All members would be encouraged and amazed at the work of God across NZ as we shared stories of what is happening. Do you know that one of SGM graduates is CEO of prison chaplaincy which now requires all chaplains to have Sd as well as supervision. I understand that most of us have around 5 directees – we cannot provide for the growing need!
So what might need to change in order for those graduates to belong to ACSD, to contribute to ACSD and to receive PD from ACSD?
Sue Pickering has some suggestions:
- Acknowledge and support graduates who find themselves in ministries which reach people ‘on the edges’ at a time when spiritual hunger and numbers of churchless Christians continue to expand
- Provide a membership category that includes those who have relevant spiritual direction formation but are practicing in other contexts (it would need to be clear on the website whether any of these were available for others to approach)

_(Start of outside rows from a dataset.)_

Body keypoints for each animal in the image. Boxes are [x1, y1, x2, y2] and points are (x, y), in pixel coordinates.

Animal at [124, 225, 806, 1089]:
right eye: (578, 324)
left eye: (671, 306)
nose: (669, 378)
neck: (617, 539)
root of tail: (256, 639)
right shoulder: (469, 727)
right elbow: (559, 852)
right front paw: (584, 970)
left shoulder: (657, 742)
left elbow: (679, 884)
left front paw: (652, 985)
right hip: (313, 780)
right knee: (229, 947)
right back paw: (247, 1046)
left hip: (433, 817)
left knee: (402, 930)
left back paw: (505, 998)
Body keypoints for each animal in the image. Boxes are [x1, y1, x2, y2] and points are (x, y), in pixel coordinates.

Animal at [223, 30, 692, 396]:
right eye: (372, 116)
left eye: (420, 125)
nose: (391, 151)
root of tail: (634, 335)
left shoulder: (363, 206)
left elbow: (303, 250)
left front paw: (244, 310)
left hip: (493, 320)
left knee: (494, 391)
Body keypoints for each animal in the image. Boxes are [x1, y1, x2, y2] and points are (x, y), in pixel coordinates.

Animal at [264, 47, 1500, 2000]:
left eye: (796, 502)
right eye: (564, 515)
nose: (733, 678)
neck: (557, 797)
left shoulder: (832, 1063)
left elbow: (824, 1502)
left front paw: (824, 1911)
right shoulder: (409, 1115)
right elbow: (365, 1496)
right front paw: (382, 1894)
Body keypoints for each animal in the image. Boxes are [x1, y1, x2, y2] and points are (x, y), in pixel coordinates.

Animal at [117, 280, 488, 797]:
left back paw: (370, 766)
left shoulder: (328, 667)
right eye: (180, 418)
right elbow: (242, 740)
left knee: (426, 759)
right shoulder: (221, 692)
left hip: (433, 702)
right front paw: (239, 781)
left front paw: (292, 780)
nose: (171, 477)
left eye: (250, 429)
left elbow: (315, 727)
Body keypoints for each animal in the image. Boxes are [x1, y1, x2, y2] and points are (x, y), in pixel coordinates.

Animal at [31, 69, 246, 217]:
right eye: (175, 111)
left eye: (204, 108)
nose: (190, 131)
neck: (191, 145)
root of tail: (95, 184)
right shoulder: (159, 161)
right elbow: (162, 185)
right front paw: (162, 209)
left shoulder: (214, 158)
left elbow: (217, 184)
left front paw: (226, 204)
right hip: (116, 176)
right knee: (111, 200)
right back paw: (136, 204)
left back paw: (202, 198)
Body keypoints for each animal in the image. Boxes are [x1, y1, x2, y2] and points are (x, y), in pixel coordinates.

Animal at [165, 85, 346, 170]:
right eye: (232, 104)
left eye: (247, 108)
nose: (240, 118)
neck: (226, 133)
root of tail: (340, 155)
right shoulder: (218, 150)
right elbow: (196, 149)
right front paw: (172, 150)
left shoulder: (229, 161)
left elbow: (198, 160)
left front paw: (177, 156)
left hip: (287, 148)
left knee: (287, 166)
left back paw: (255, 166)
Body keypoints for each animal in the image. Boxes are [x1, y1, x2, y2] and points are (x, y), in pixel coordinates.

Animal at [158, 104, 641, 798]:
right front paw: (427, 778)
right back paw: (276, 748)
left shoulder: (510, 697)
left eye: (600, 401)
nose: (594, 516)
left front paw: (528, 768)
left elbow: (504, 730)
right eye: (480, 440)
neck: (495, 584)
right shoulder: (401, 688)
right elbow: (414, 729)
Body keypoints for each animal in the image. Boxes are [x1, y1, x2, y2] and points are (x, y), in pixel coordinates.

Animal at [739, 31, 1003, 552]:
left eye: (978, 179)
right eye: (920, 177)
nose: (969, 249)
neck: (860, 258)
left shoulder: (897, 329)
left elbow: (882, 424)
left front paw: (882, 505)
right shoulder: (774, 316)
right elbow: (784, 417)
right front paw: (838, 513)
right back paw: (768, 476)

- Encourage ACSD applicants to speak of the contexts in which God is already using their spiritual direction/other relevant formation/experience –
- to provide appropriate professional development options within the Biennial Training event.
So where to from here?
- Jeannie presented this at the BGM and there was some discussion
- Jeannie welcomes comments send them to her Jeannie Martin Blaker firstname.lastname@example.org
- talk about this in your regional groups
- Perhaps we could have an online seminar to discuss it further
- If it seems appropriate we can bring a motion to the next BGM
Question for discussion
Shall we add another category of membership or broaden our definition of SD?
Would members like exec to explore these options?